In my mania to resurrect the trailer into a rescue vehicle I had given up on chit-chat. I hadn’t made her laugh in months. I had stopped cooking. We were eating fine but all the special dishes and flavors I made for her were missing. I reflect, darkly, and find a part of myself who wished she would just hurry up and die so we can return to our lives.
Such thoughts are made for denial, which I don’t do very well. I’m better at deflecting and fantasizing. I imagine a character in a play or a movie, its story is this exact story. He says the wish out loud, and the audience, who had sympathized with the character’s plight, now has a flash of insight about how he’s got it all wrong: “That idiot doesn’t realize there is no such thing as having your life back. You’re either alive, or you’re not; and if you are, then the only choice is to make it work. Maybe try a little tenderness, you fool.”
One of the cliches I believe is that audiences are always right.
I go inside the house and sit next to Jackie, who is eating, slowly, awkwardly. There are specks of food on her face that make it difficult for me to look at her directly. Her eyes are glassy, red and tired, but they still radiate perception and curiosity.
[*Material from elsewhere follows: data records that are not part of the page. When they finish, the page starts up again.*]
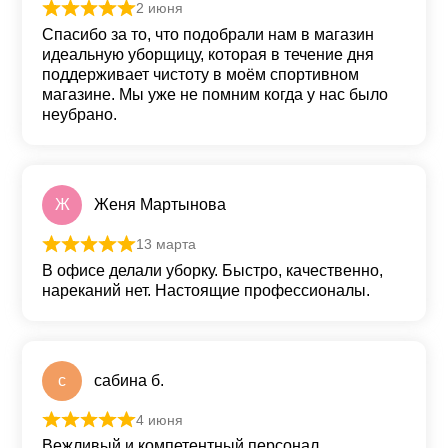
2 июня
Оценка
5
из 5
Спасибо за то, что подобрали нам в магазин
идеальную уборщицу, которая в течение дня
поддерживает чистоту в моём спортивном
магазине. Мы уже не помним когда у нас было
неубрано.
Ж
Женя Мартынова
13 марта
Оценка
5
из 5
В офисе делали уборку. Быстро, качественно,
нареканий нет. Настоящие профессионалы.
с
сабина б.
4 июня
Оценка
5
из 5
Вежливый и компетентный персонал,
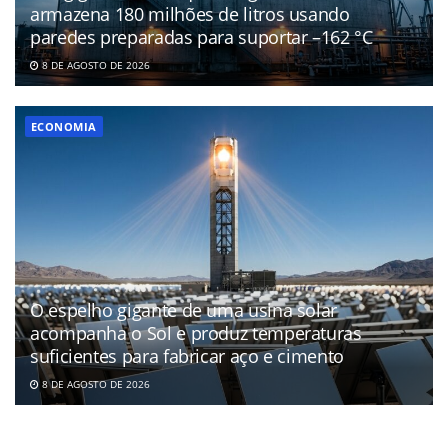
armazena 180 milhões de litros usando
paredes preparadas para suportar –162 °C
8 DE AGOSTO DE 2026
ECONOMIA
O espelho gigante de uma usina solar
acompanha o Sol e produz temperaturas
suficientes para fabricar aço e cimento
8 DE AGOSTO DE 2026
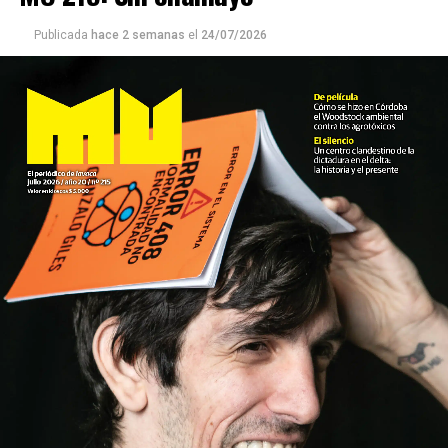
Publicada
hace 2 semanas
el
24/07/2026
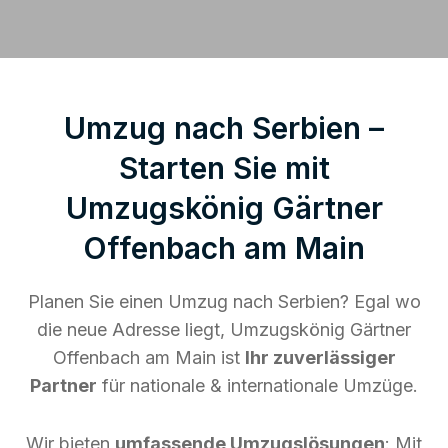
Umzug nach Serbien –
Starten Sie mit
Umzugskönig Gärtner
Offenbach am Main
Planen Sie einen Umzug nach Serbien? Egal wo
die neue Adresse liegt, Umzugskönig Gärtner
Offenbach am Main ist
Ihr zuverlässiger
Partner
für nationale & internationale Umzüge.
Wir bieten
umfassende Umzugslösungen
: Mit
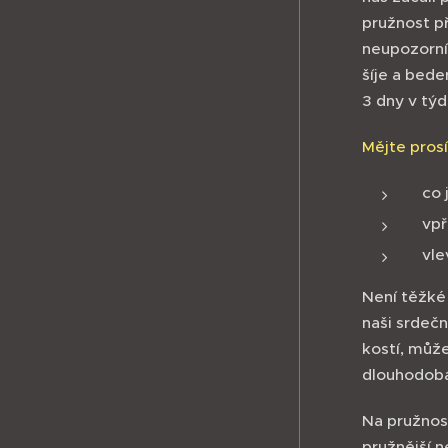
pružnost p
neupozorní 
šíje a bede
3 dny v týd
Mějte pros
co 
vpř
vle
Není těžké 
naši srdečn
kostí, může
dlouhodobá 
Na pružnost
pružnější n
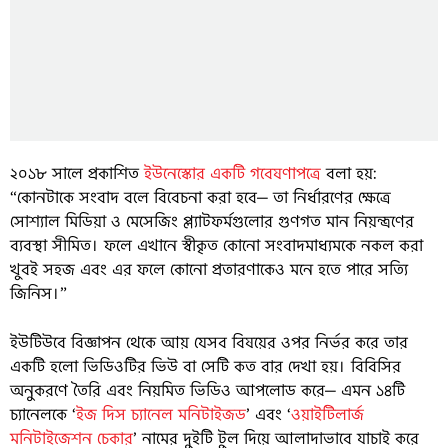
২০১৮ সালে প্রকাশিত
ইউনেস্কোর একটি গবেষণাপত্রে
বলা হয়:
“কোনটাকে সংবাদ বলে বিবেচনা করা হবে— তা নির্ধারণের ক্ষেত্রে
সোশ্যাল মিডিয়া ও মেসেজিং প্ল্যাটফর্মগুলোর গুণগত মান নিয়ন্ত্রণের
ব্যবস্থা সীমিত। ফলে এখানে স্বীকৃত কোনো সংবাদমাধ্যমকে নকল করা
খুবই সহজ এবং এর ফলে কোনো প্রতারণাকেও মনে হতে পারে সত্যি
জিনিস।”
ইউটিউবে বিজ্ঞাপন থেকে আয় যেসব বিষয়ের ওপর নির্ভর করে তার
একটি হলো ভিডিওটির ভিউ বা সেটি কত বার দেখা হয়। বিবিসির
অনুকরণে তৈরি এবং নিয়মিত ভিডিও আপলোড করে— এমন ১৪টি
চ্যানেলকে ‘
ইজ দিস চ্যানেল মনিটাইজড
’ এবং ‘
ওয়াইটিলার্জ
মনিটাইজেশন চেকার
’ নামের দুইটি টুল দিয়ে আলাদাভাবে যাচাই করে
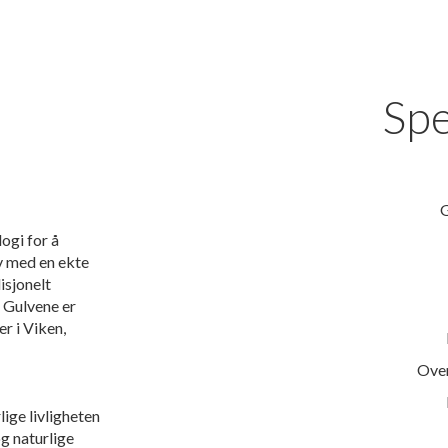
Spe
G
ogi for å
lv med en ekte
isjonelt
. Gulvene er
r i Viken,
Over
lige livligheten
og naturlige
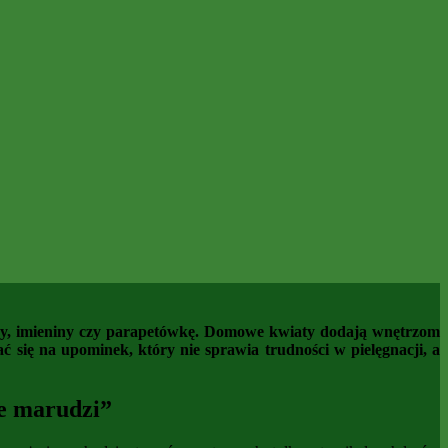
iny, imieniny czy parapetówkę. Domowe kwiaty dodają wnętrzom
ć się na upominek, który nie sprawia trudności w pielęgnacji, a
ie marudzi”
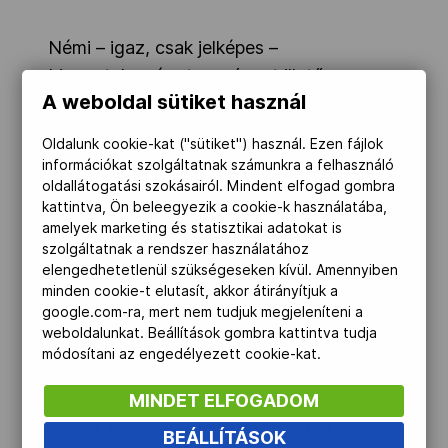
Kettőskarrier-program
Némi – igaz, csak jelképes –
bizonytalanságot a csúcsot illetően
A weboldal sütiket használ
legfeljebb az orosz szövetség
NOB
„kényelmessége” okozott.
Oldalunk cookie-kat ("sütiket") használ. Ezen fájlok
információkat szolgáltatnak számunkra a felhasználó
Hétfőn, pontosan 70 nappal a
Társszervezetek
oldallátogatási szokásairól. Mindent elfogad gombra
kontinensviadal kezdete előtt azonban
kattintva, Ön beleegyezik a cookie-k használatába,
amelyek marketing és statisztikai adatokat is
megérkezett a várhatóan klasszisokat
szolgáltatnak a rendszer használatához
OVEP
felvonultató Oroszország hivatalos
elengedhetetlenül szükségeseken kívül. Amennyiben
előnevezése is, ezzel máris
minden cookie-t elutasít, akkor átirányítjuk a
google.com-ra, mert nem tudjuk megjeleníteni a
elkönyvelhetjük 45 nemzet kitűnőségeinek
Adatbank
weboldalunkat. Beállítások gombra kattintva tudja
indulását a pompás debreceni uszodában.
módosítani az engedélyezett cookie-kat.
Az orosz szövetség arról tájékoztatott,
hogy 15-15 férfi és női úszójuk rajthoz
MINDET ELFOGADOM
állását tervezik, s jelezték: minden
BEÁLLÍTÁSOK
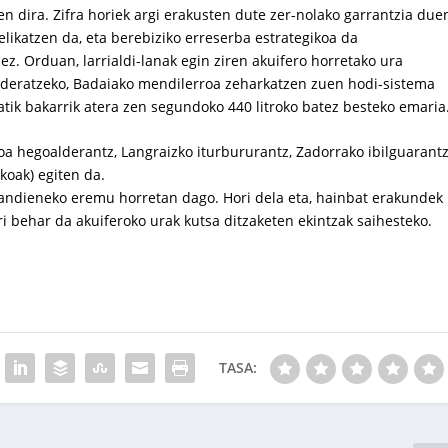
en dira. Zifra horiek argi erakusten dute zer-nolako garrantzia due
elikatzen da, eta berebiziko erreserba estrategikoa da
ez. Orduan, larrialdi-lanak egin ziren akuifero horretako ura
bideratzeko, Badaiako mendilerroa zeharkatzen zuen hodi-sistema
atik bakarrik atera zen segundoko 440 litroko batez besteko emaria
oa hegoalderantz, Langraizko iturbururantz, Zadorrako ibilguarant
koak) egiten da.
handieneko eremu horretan dago. Hori dela eta, hainbat erakundek
ri behar da akuiferoko urak kutsa ditzaketen ekintzak saihesteko.
TASA:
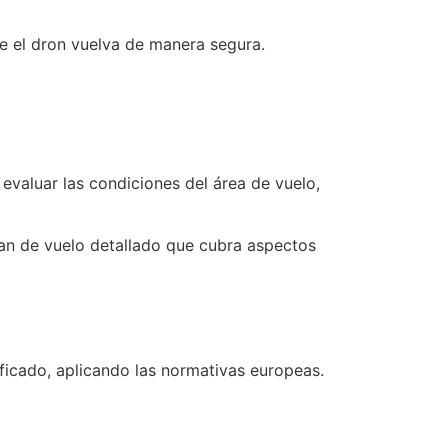
ue el dron vuelva de manera segura.
evaluar las condiciones del área de vuelo,
lan de vuelo detallado que cubra aspectos
ificado, aplicando las normativas europeas.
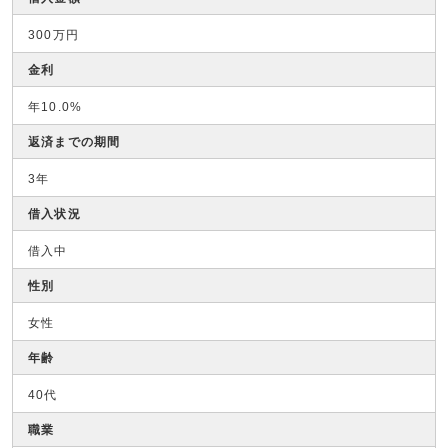
300万円
金利
年10.0%
返済までの期間
3年
借入状況
借入中
性別
女性
年齢
40代
職業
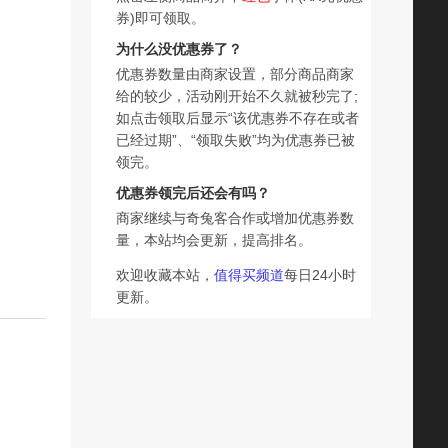
券)即可领取。
为什么没优惠券了？
优惠券数量由商家设置，部分商品商家
给的较少，活动刚开始不久就被秒完了;
如点击领取后显示“该优惠券不存在或者
已经过期”、“领取失败”均为优惠券已被
领完。
优惠券领完后还会有吗？
商家继续与奇兔客合作或增加优惠券数
量，本站均会更新，提高排名。
欢迎收藏本站，
值得买频道
每日24小时
更新。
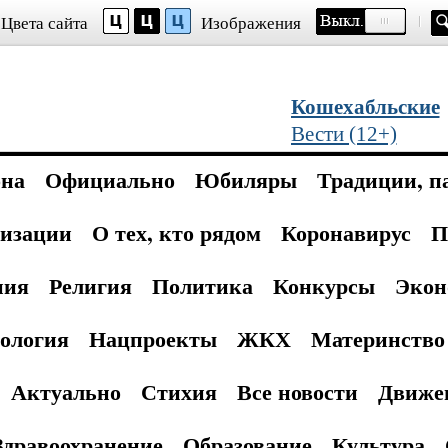
Цвета сайта
Изображения
Кошехабльские
Вести (12+)
она
Официально
Юбиляры
Традиции, п
изации
О тех, кто рядом
Коронавирус
П
ния
Религия
Политика
Конкурсы
Экон
ология
Нацпроекты
ЖКХ
Материнство 
Актуально
Стихия
Все новости
Движе
Здравоохранение
Образование
Культура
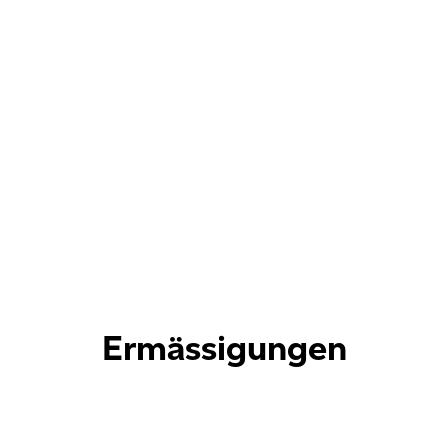
Ermässigungen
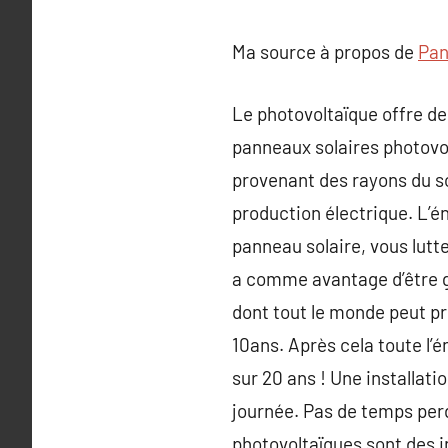
Ma source à propos de
Pan
Le photovoltaïque offre d
panneaux solaires photovol
provenant des rayons du sol
production électrique. L’é
panneau solaire, vous lutte
a comme avantage d’être gra
dont tout le monde peut pro
10ans. Après cela toute l’
sur 20 ans ! Une installati
journée. Pas de temps per
photovoltaïques sont des in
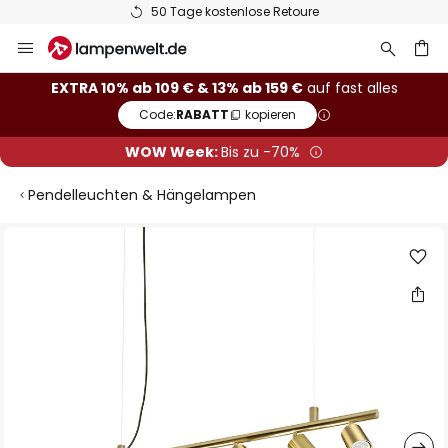
50 Tage kostenlose Retoure
Zum
Inhalt
springen
he
EXTRA 10% ab 109 € & 13% ab 159 €
auf fast alles
Code:
RABATT
kopieren
WOW Week:
Bis zu -70%
Pendelleuchten & Hängelampen
Zum
Ende
der
Bildgalerie
springen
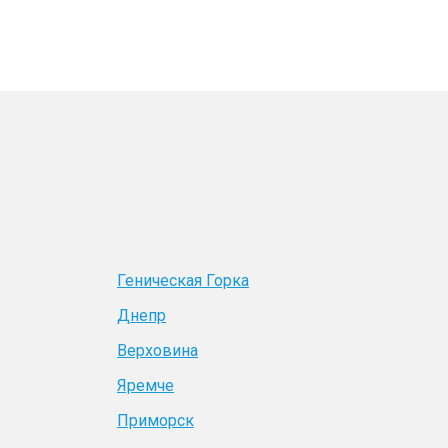
Геническая Горка
Днепр
Верховина
Яремче
Приморск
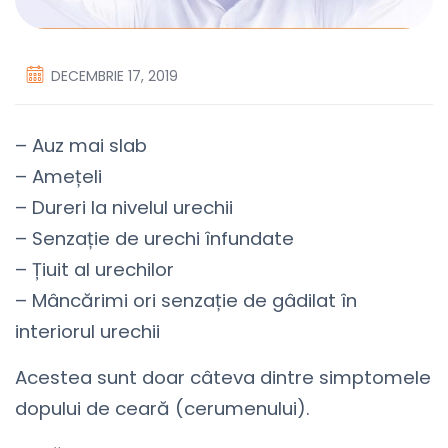
DECEMBRIE 17, 2019
– Auz mai slab
– Amețeli
– Dureri la nivelul urechii
– Senzație de urechi înfundate
– Țiuit al urechilor
– Mâncărimi ori senzație de gâdilat în
interiorul urechii
Acestea sunt doar câteva dintre simptomele
dopului de ceară (cerumenului).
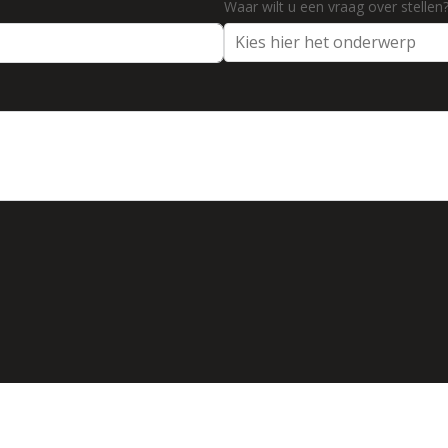
Waar wilt u een vraag over stellen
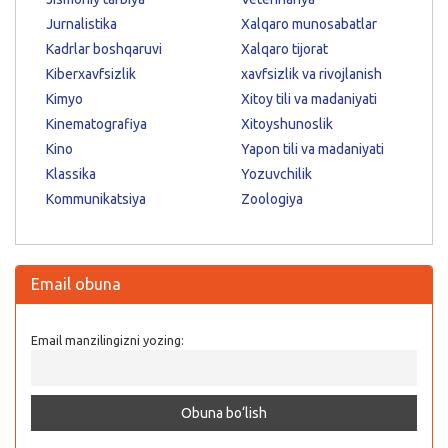
Jurnalistika
Xalqaro munosabatlar
Kadrlar boshqaruvi
Xalqaro tijorat
Kiberxavfsizlik
xavfsizlik va rivojlanish
Kimyo
Xitoy tili va madaniyati
Kinematografiya
Xitoyshunoslik
Kino
Yapon tili va madaniyati
Klassika
Yozuvchilik
Kommunikatsiya
Zoologiya
Email obuna
Email manzilingizni yozing:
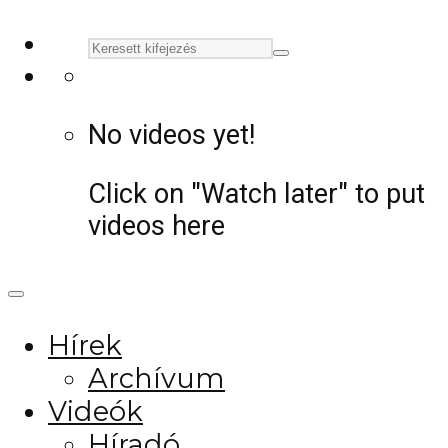
No videos yet!
Click on "Watch later" to put
videos here
Hírek
Archívum
Videók
Híradó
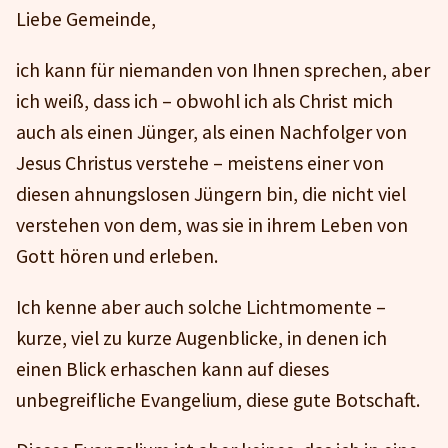
Liebe Gemeinde,
ich kann für niemanden von Ihnen sprechen, aber
ich weiß, dass ich – obwohl ich als Christ mich
auch als einen Jünger, als einen Nachfolger von
Jesus Christus verstehe – meistens einer von
diesen ahnungslosen Jüngern bin, die nicht viel
verstehen von dem, was sie in ihrem Leben von
Gott hören und erleben.
Ich kenne aber auch solche Lichtmomente –
kurze, viel zu kurze Augenblicke, in denen ich
einen Blick erhaschen kann auf dieses
unbegreifliche Evangelium, diese gute Botschaft.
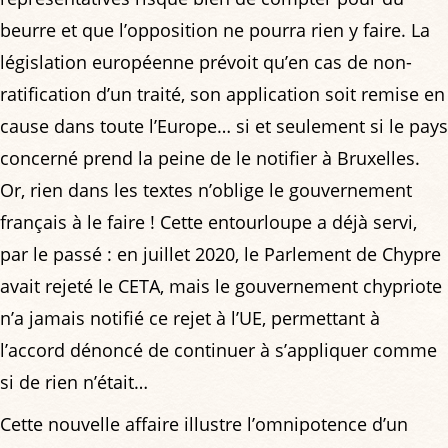
beurre et que l’opposition ne pourra rien y faire. La
législation européenne prévoit qu’en cas de non-
ratification d’un traité, son application soit remise en
cause dans toute l’Europe… si et seulement si le pays
concerné prend la peine de le notifier à Bruxelles.
Or, rien dans les textes n’oblige le gouvernement
français à le faire ! Cette entourloupe a déjà servi,
par le passé : en juillet 2020, le Parlement de Chypre
avait rejeté le CETA, mais le gouvernement chypriote
n’a jamais notifié ce rejet à l’UE, permettant à
l’accord dénoncé de continuer à s’appliquer comme
si de rien n’était…
Cette nouvelle affaire illustre l’omnipotence d’un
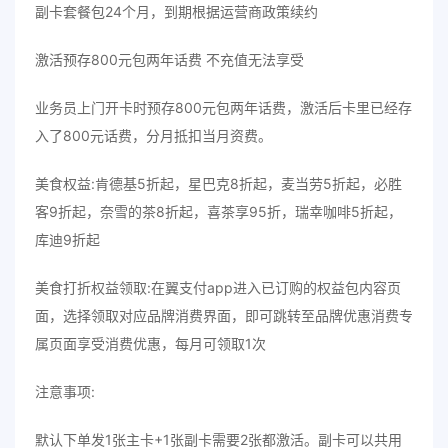
副卡套餐包24个月，到期根据运营商政策续约
激活预存800元包两年话费 不充值无法享受
业务员上门开卡时预存800元包两年话费，激活后卡里已经存
入了800元话费，分月抵扣当月资费。
美食权益:肯德基5折起，星巴克8折起，麦当劳5折起，必胜
客9折起，奈雪的茶8折起，喜茶享95折，瑞幸咖啡5折起，
库迪9折起
美食打折权益领取:在翼支付app进入已订购的权益包内容页
面，选择领取对应品牌消费界面，即可跳转至品牌优惠消费专
属页面享受消费优惠，每月可领取1次
注意事项:
默认下单发1张主卡+1张副卡需要2张都激活。副卡可以共用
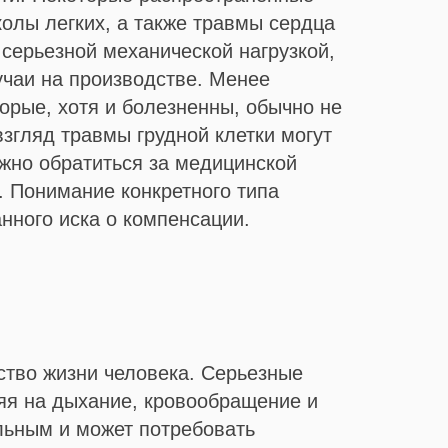
олы легких, а также травмы сердца
серьезной механической нагрузкой,
учаи на производстве. Менее
орые, хотя и болезненны, обычно не
згляд травмы грудной клетки могут
ажно обратиться за медицинской
. Понимание конкретного типа
нного иска о компенсации.
ество жизни человека. Серьезные
яя на дыхание, кровообращение и
льным и может потребовать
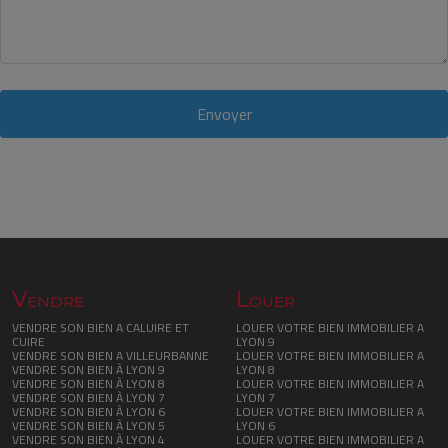
Envoyer
Vendre
Louer
VENDRE SON BIEN A CALUIRE ET
LOUER VOTRE BIEN IMMOBILIER A
CUIRE
LYON 9
VENDRE SON BIEN A VILLEURBANNE
LOUER VOTRE BIEN IMMOBILIER A
VENDRE SON BIEN À LYON 9
LYON 8
VENDRE SON BIEN À LYON 8
LOUER VOTRE BIEN IMMOBILIER A
VENDRE SON BIEN À LYON 7
LYON 7
VENDRE SON BIEN À LYON 6
LOUER VOTRE BIEN IMMOBILIER A
VENDRE SON BIEN À LYON 5
LYON 6
VENDRE SON BIEN À LYON 4
LOUER VOTRE BIEN IMMOBILIER A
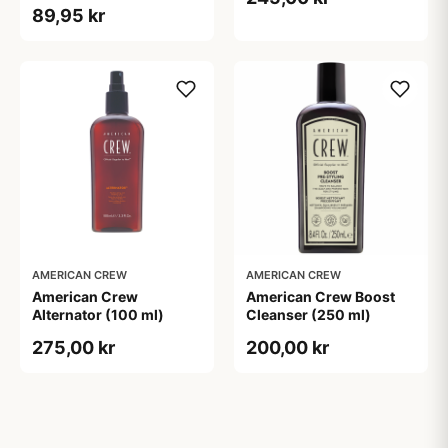
89,95 kr
AMERICAN CREW
AMERICAN CREW
American Crew
American Crew Boost
Alternator (100 ml)
Cleanser (250 ml)
275,00 kr
200,00 kr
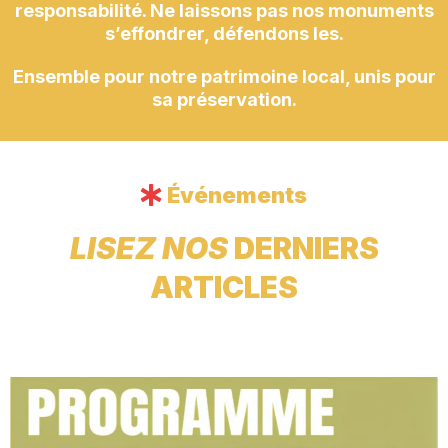
responsabilité. Ne laissons pas nos monuments
s’effondrer, défendons les.
Ensemble pour notre patrimoine local, unis pour
sa préservation.
Événements
LISEZ NOS
DERNIERS
ARTICLES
I tell her about the way people are reacting to the trailer in the driveway, and how it is a source of neighborhood pride and admiration. I tell her about the kids who shout, “Wow” as they bike by. I tell Jackie these stories because she is a community-minded person. She smiles crookedly and gives me thumbs up. I show her drawings I’ve made of the interior I’ve planned for the trailer, and she smiles again, because she is an environmentalist who feels good when old things are kept and restored, reused instead of cast away as garbage. I tell her about the guy I met at the dog park, who, when I mentioned I was rebuilding an old trailer as a writing studio, he shouted, “Hey! Wait! YOU’RE that Trailer Dude I heard about?!?” Jackie laughs — a good, robust laugh. I ask her if she’d like a dish of her sugar-free ice cream. She nods, and I serve it to her.
Then I return to my driveway and think about my next steps: for the trailer, for my relationships, for my self — all the building and repairs that need to get done. I pick up a hammer, and get back to work.